The first time I saw them standing in a wheat stubble field outside Valentine, Nebraska, that long, stroking wind pushing their cheap dresses against their bodies so ripe … the sensation was this: lick your finger, then touch their skin, and try to get your finger back; touch them with your hand and pray that they don’t explode; hell, sometimes just looking at them made you think the whole fucking world was going to end in a single orgasm. Not with a bang, no, nor a whimper. But one long, glorious groan of infinite pleasure.

Romantic twaddle, I told myself as I bolted the aisle to the wheel. I’d been to several schools: Gunnison High, Colby, Soledad, and ten years drifting and grifting with the carnivals. I’ve learned some things. If you’ve never been locked up, you don’t know what the world is all about. Never trust anybody working the carnivals. Shit, never trust anybody. And never say romantic twaddle.

The first time with Jasmine, I thought I’d broken some ribs. The second time I was sure I’d broken my back. The third time I fainted.

I made a drunken mistake early on, in a citizen’s bar outside El Paso. I told the ring-a-ding guy about fainting. Drunk and in love until he said, “Shit, man, when she was a kid she used to jack off the Shetlands to keep them copacetic. Story is, man, she killed three of them one year.”

I ran. I came back. A dozen times. Jasmine was worse than Soledad. I knew that if I watched my back and walked their line, I’d get out. Eventually. Jasmine didn’t work that way. I stole her money; she had the roustabouts beat me until I cried. Something that never happened inside. I fucked her sister for a long time—great, but not the same—acknowledged our baby girl, and Jasmine laughed at me. She knew the worst.

Except for Ginger, the twin. How could two women be so different—bodies of long, sweeping curves frosted with glowing red-brown skin smoother than polished ivory and steaming with an internal fire—Jasmine seemed to laugh in flames when she came and her breath seemed hot enough to scorch my beard. Ginger was terrific, but ordinary. Jasmine was heaven and hell, cocaine and crank, star light and black hole.

I gave our little girl, Pearl, to a childless family outside Marengo, Iowa, and wished the people all the best luck. They seemed like nice people. If Pearl had been a cat, I would have had her fixed.

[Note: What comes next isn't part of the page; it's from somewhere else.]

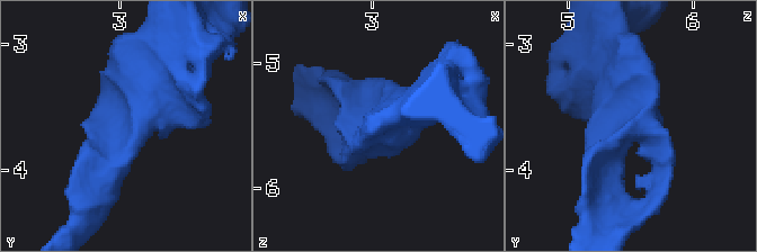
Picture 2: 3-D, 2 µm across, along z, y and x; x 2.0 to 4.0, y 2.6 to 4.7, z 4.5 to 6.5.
show(em, planes, tint, (3.00, 3.66, 5.50))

Jasmine had to be first, or I could have never finished it. After I cut her throat, I dumped her into a swamp outside Mud Lake, Wisconsin. In that shallow, muddy water, she floated like a queen. All I ever loved. Ginger was easier. She lifted her neck to the blade as if she’d been waiting for years. “Jasmine,” she whispered, as if she knew. Ginger’s yellow dress, blood like a flood, bobbed in the small Minnesota creek, drifted like a fading light. As always, I’d done what they wanted.

Now it was time for me. The raucous silence of Stillwater prison, the quiet needle smooth in the vein, the end of memories. Peace.